Selected excerpt
┄┄┄┄┄┄┄┄┄┄┄┄┄┄┄┄┄┄┄┄

Catherine: Hmmm.  The weekend doctors on call aren’t allowed to give potentially addictive medicines out.  Has anything else helped?  What are you taking?

 

AV: I’m taking Tylenol.

 

Catherine: How much?

 

AV: 1 gram every 4 hours.

 

Catherine: Hmmm, that’s max dose.  What about ibuprofen or naprosyn?

 

AV: No, I have stomach problems, I can’t take those.

 

Catherine: (sympathetically) That’s tough.

 

AV: (frustrated now) So you’re saying you can’t help me either?

 

Catherine: What I would suggest would be to call your doctor first thing Monday and leave a message that you’re still in pain.  She’s examined you and knows your history.  She can make a decision about what the next step should be or what to prescribe.  Is there anything else I can do for you – any other meds that have helped with your pain?

 

AV: So you’re not helping me at all.  Let me take down your name.  I’m keeping track of all this.  I’m very upset that no one can help me.

 

Catherine: My name is Dr. Catherine Casey.  And I’m sorry that I wasn’t able to help you today.

 

AV: OK.  Bye.

 

Notes on case: Tried pulling up PMP from home.  No matches with that patient’s name or birthdate.

 

  • What tactics did the patient use to try to obtain narcotics in this case?
    • Guilt
    • I’m the exception because…(stomach problems, contrast allergy)
    • Threats (“what’s your name?  I’m keeping track…”)
    • You are not a good doctor because…(“you’re not helping me…”)
    • You are the one person who can help me…(seen by all these other unhelpful doctors…)
    • False name, date of birth
  • What tactics did Catherine use in talking to the patient?
  • How do they know how to turn our screws?
    • Robin Hamill-Ruth: “Family Medicine doctors tend to be really nice people.”

┄┄┄┄┄┄┄┄┄┄┄┄┄┄┄┄┄┄┄┄

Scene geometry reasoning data
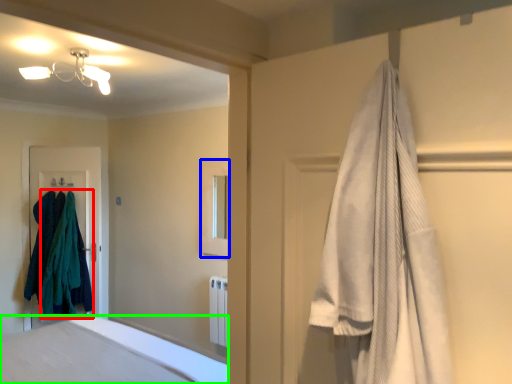
Question: Which object is positioned farthest from clothing (highlighted by a red box)? Select from medicine cabinet (highlighted by a blue box) and bathtub (highlighted by a green box).

Choices:
 (A) medicine cabinet
 (B) bathtub

Answer: (B)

┄┄┄┄┄┄┄┄┄┄┄┄┄┄┄┄┄┄┄┄

What this exercise asks
A. In the on-call case, how much Tylenol does AV say is being taken?
B. Do these statements agree with the on-call case? Answer yes or no for each, quoting the deciding words. (i) Catherine says weekend doctors on call may not give out potentially addictive medicines. (ii) AV says ibuprofen can be taken. (iii) The PMP search turned up a match for the patient's name.
Answer using only the on-call case.

Answers to the tasks
A. 1 gram every 4 hours.

B.
(i) Yes: "The weekend doctors on call aren’t allowed to give potentially addictive medicines out."
(ii) No: "No, I have stomach problems, I can’t take those."
(iii) No: "No matches with that patient’s name or birthdate."